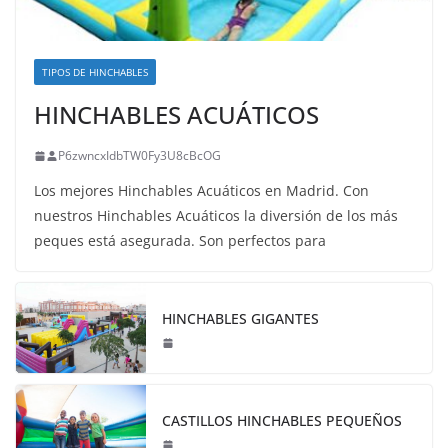
TIPOS DE HINCHABLES
HINCHABLES ACUÁTICOS
P6zwncxIdbTW0Fy3U8cBcOG
Los mejores Hinchables Acuáticos en Madrid. Con
nuestros Hinchables Acuáticos la diversión de los más
peques está asegurada. Son perfectos para
HINCHABLES GIGANTES
CASTILLOS HINCHABLES PEQUEÑOS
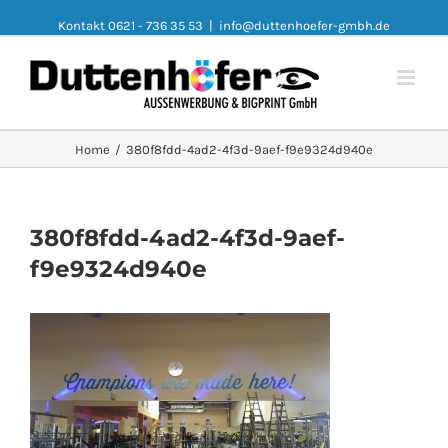
Kontakt 0621 - 736 35 53
|
info@duttenhoefer-gmbh.de
Home
/
380f8fdd-4ad2-4f3d-9aef-f9e9324d940e
380f8fdd-4ad2-4f3d-9aef-
f9e9324d940e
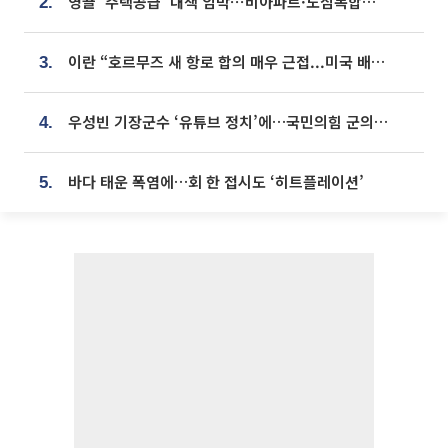
영끌 '주택공급' 대책 임박⋯비아파트·도심복합까지 총동원
2.
이란 “호르무즈 새 항로 합의 매우 근접...미국 배상 먼저”
3.
우성빈 기장군수 ‘유튜브 정치’에…국민의힘 군의원들 집단 반발
4.
바다 태운 폭염에…회 한 접시도 ‘히트플레이션’
5.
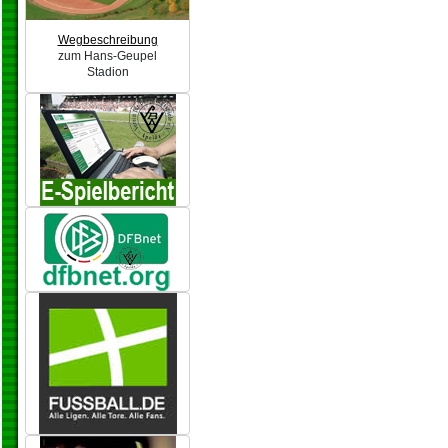
Wegbeschreibung
zum Hans-Geupel
Stadion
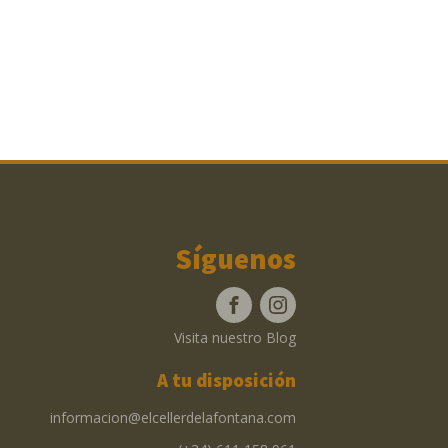
Síguenos
Visita nuestro Blog
A tu disposición
informacion@elcellerdelafontana.com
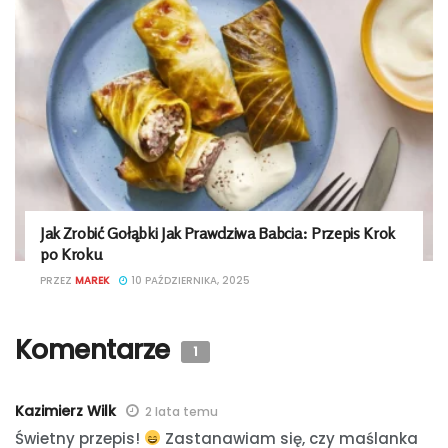
Jak Zrobić Gołąbki Jak Prawdziwa Babcia: Przepis Krok
po Kroku
PRZEZ
MAREK
10 PAŹDZIERNIKA, 2025
Komentarze
1
Kazimierz Wilk
2 lata temu
Świetny przepis!
Zastanawiam się, czy maślanka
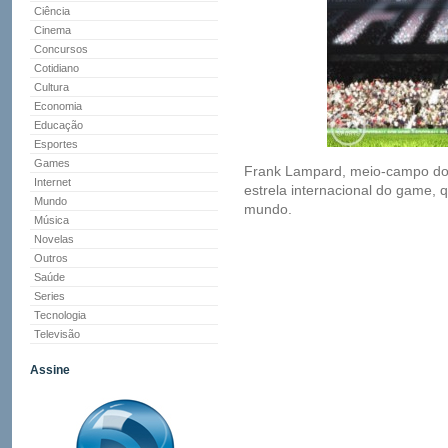
Ciência
Cinema
Concursos
Cotidiano
Cultura
Economia
Educação
Esportes
Games
Frank Lampard, meio-campo do 
Internet
estrela internacional do game, 
Mundo
mundo.
Música
Novelas
Outros
Saúde
Series
Tecnologia
Televisão
Assine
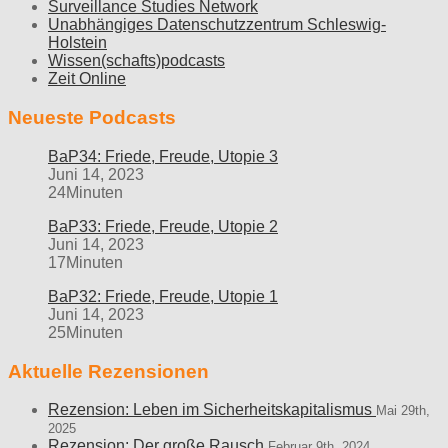
Surveillance Studies Network
Unabhängiges Datenschutzzentrum Schleswig-
Holstein
Wissen(schafts)podcasts
Zeit Online
Neueste Podcasts
BaP34: Friede, Freude, Utopie 3
Juni 14, 2023
24Minuten
BaP33: Friede, Freude, Utopie 2
Juni 14, 2023
17Minuten
BaP32: Friede, Freude, Utopie 1
Juni 14, 2023
25Minuten
Aktuelle Rezensionen
Rezension: Leben im Sicherheitskapitalismus
Mai 29th,
2025
Rezension: Der große Rausch
Februar 9th, 2024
☆ ☆ ☆ ☆
Brief — For this exercise, transcribe the data above line by line, exactly, with pictures omitted.

Written solution —
TIPOS DE HINCHABLES
HINCHABLES ACUÁTICOS
P6zwncxIdbTW0Fy3U8cBcOG
Los mejores Hinchables Acuáticos en Madrid. Con
nuestros Hinchables Acuáticos la diversión de los más
peques está asegurada. Son perfectos para
HINCHABLES GIGANTES
CASTILLOS HINCHABLES PEQUEÑOS
Kontakt 0621 - 736 35 53
|
info@duttenhoefer-gmbh.de
Home
/
380f8fdd-4ad2-4f3d-9aef-f9e9324d940e
380f8fdd-4ad2-4f3d-9aef-
f9e9324d940e
영끌 '주택공급' 대책 임박⋯비아파트·도심복합까지 총동원
2.
이란 “호르무즈 새 항로 합의 매우 근접...미국 배상 먼저”
3.
우성빈 기장군수 ‘유튜브 정치’에…국민의힘 군의원들 집단 반발
4.
바다 태운 폭염에…회 한 접시도 ‘히트플레이션’
5.
Wegbeschreibung
zum Hans-Geupel
Stadion
Síguenos
Visita nuestro Blog
A tu disposición
informacion@elcellerdelafontana.com
Jak Zrobić Gołąbki Jak Prawdziwa Babcia: Przepis Krok
po Kroku
PRZEZ
MAREK
10 PAŹDZIERNIKA, 2025
Komentarze
1
Kazimierz Wilk
2 lata temu
Świetny przepis!
Zastanawiam się, czy maślanka
Ciência
Cinema
Concursos
Cotidiano
Cultura
Economia
Educação
Esportes
Games
Frank Lampard, meio-campo do 
Internet
estrela internacional do game, 
Mundo
mundo.
Música
Novelas
Outros
Saúde
Series
Tecnologia
Televisão
Assine
Surveillance Studies Network
Unabhängiges Datenschutzzentrum Schleswig-
Holstein
Wissen(schafts)podcasts
Zeit Online
Neueste Podcasts
BaP34: Friede, Freude, Utopie 3
Juni 14, 2023
24Minuten
BaP33: Friede, Freude, Utopie 2
Juni 14, 2023
17Minuten
BaP32: Friede, Freude, Utopie 1
Juni 14, 2023
25Minuten
Aktuelle Rezensionen
Rezension: Leben im Sicherheitskapitalismus
Mai 29th,
2025
Rezension: Der große Rausch
Februar 9th, 2024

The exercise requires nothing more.